フロベールの『感情教育』の読解である。様々な分野の古典的名作を高校生にもわかりやすく3回の講義録の形式でまとめる,みすず書房の「理想の教室」シリーズのひとつ。ほかにも『白鯨』や『こころ』などの小説,映画ではヒチコックの『裏窓』なんてのもある。他のも読んでみたい。

フロベールの『感情教育』は,1840年代のパリを舞台として,青年フレデリックの生活を通して「同世代の人々の精神史」を描こうとした風俗小説。本書はこれを,二月革命に関わる歴史,舞台となる都市空間パリ,アルヌー夫人や娼婦ロザネットらとの恋愛の3つの視点から読解しようとする。各章のはじめに関連する部分の抜粋が掲載されており,おってその部分が詳しく論じられるという形式。これらの引用部分は『感情教育』のハイライトでもあるから,元の本を読んだことがなくても楽しめるだろう。


「19世紀のパリ」と我々は簡単に口にするが,その様相は一色ではない。1840年代を舞台にしている『感情教育』は,1869年に刊行される。この20年ほどの間に,パリには劇的な変化が起きる。1853年,ナポレオン三世にセーヌ県知事に任ぜられたオースマンが,この第二帝政が崩壊する1870年までの17年間に,大掛かりな「パリの外科手術」を行うのだ。オースマンは,中世の町をなぎはらってバロック的な都市軸線を構成する大街路を貫通させ,市場や鉄道駅を配置し,公園や庭園を整備した。ベンヤミンが「19世紀の首都」とよび,我々がよく知るパリの姿は,基本的にこのときに形成されたものだ。つまり,フロベールの『感情教育』は,オースマン直後の市民にむけて,オースマン直前のパリを示すものだったのである。

**課題 1:**
本文抜粋の「フロベールの『感情教育』は,1840年代」から「リを示すものだったのである。」までを、一字も変えずに書き写しなさい。

**抽出レコード:**

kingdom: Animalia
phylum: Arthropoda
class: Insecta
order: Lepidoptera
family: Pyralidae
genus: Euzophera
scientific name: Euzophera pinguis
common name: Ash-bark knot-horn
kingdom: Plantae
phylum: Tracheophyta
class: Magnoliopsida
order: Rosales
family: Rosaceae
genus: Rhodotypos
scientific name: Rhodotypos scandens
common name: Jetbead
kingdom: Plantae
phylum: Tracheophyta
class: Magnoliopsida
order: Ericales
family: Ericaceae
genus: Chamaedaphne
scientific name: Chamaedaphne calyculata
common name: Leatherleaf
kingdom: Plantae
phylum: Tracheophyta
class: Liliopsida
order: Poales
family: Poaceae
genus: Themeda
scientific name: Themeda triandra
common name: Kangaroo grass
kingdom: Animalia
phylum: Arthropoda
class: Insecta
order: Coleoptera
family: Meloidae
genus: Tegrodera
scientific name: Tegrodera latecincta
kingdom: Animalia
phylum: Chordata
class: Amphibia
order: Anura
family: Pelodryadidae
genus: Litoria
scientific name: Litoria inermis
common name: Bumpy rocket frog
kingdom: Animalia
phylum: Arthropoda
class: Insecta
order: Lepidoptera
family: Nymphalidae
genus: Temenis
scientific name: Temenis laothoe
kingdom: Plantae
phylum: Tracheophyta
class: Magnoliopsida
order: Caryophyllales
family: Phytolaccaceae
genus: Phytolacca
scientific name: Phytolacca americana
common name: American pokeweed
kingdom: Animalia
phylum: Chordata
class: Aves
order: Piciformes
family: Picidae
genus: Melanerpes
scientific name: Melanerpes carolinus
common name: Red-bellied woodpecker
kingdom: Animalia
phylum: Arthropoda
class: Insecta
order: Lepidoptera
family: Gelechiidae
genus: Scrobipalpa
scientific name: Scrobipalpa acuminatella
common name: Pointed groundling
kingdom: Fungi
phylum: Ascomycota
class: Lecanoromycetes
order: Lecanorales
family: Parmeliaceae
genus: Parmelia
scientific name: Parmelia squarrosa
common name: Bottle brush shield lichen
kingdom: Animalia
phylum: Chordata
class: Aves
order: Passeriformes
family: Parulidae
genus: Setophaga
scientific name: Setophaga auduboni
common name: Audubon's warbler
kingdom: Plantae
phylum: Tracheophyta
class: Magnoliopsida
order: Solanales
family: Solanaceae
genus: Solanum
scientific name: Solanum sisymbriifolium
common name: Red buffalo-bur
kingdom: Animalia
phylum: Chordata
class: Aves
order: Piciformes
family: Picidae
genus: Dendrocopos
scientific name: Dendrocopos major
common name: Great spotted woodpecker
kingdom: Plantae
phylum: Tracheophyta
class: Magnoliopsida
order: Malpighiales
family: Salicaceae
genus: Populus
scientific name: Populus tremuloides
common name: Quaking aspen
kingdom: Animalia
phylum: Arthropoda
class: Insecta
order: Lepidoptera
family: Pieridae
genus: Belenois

**課題 2:**
レコードのうち、「scientific name: Parmelia squarrosa」を含む行から最後の行までを、両端の行も含めてそのとおりに繰り返しなさい。その範囲以外の行は書かないこと。

**解答 1:**
フロベールの『感情教育』は,1840年代のパリを舞台として,青年フレデリックの生活を通して「同世代の人々の精神史」を描こうとした風俗小説。本書はこれを,二月革命に関わる歴史,舞台となる都市空間パリ,アルヌー夫人や娼婦ロザネットらとの恋愛の3つの視点から読解しようとする。各章のはじめに関連する部分の抜粋が掲載されており,おってその部分が詳しく論じられるという形式。これらの引用部分は『感情教育』のハイライトでもあるから,元の本を読んだことがなくても楽しめるだろう。


「19世紀のパリ」と我々は簡単に口にするが,その様相は一色ではない。1840年代を舞台にしている『感情教育』は,1869年に刊行される。この20年ほどの間に,パリには劇的な変化が起きる。1853年,ナポレオン三世にセーヌ県知事に任ぜられたオースマンが,この第二帝政が崩壊する1870年までの17年間に,大掛かりな「パリの外科手術」を行うのだ。オースマンは,中世の町をなぎはらってバロック的な都市軸線を構成する大街路を貫通させ,市場や鉄道駅を配置し,公園や庭園を整備した。ベンヤミンが「19世紀の首都」とよび,我々がよく知るパリの姿は,基本的にこのときに形成されたものだ。つまり,フロベールの『感情教育』は,オースマン直後の市民にむけて,オースマン直前のパリを示すものだったのである。

**解答 2:**
scientific name: Parmelia squarrosa
common name: Bottle brush shield lichen
kingdom: Animalia
phylum: Chordata
class: Aves
order: Passeriformes
family: Parulidae
genus: Setophaga
scientific name: Setophaga auduboni
common name: Audubon's warbler
kingdom: Plantae
phylum: Tracheophyta
class: Magnoliopsida
order: Solanales
family: Solanaceae
genus: Solanum
scientific name: Solanum sisymbriifolium
common name: Red buffalo-bur
kingdom: Animalia
phylum: Chordata
class: Aves
order: Piciformes
family: Picidae
genus: Dendrocopos
scientific name: Dendrocopos major
common name: Great spotted woodpecker
kingdom: Plantae
phylum: Tracheophyta
class: Magnoliopsida
order: Malpighiales
family: Salicaceae
genus: Populus
scientific name: Populus tremuloides
common name: Quaking aspen
kingdom: Animalia
phylum: Arthropoda
class: Insecta
order: Lepidoptera
family: Pieridae
genus: Belenois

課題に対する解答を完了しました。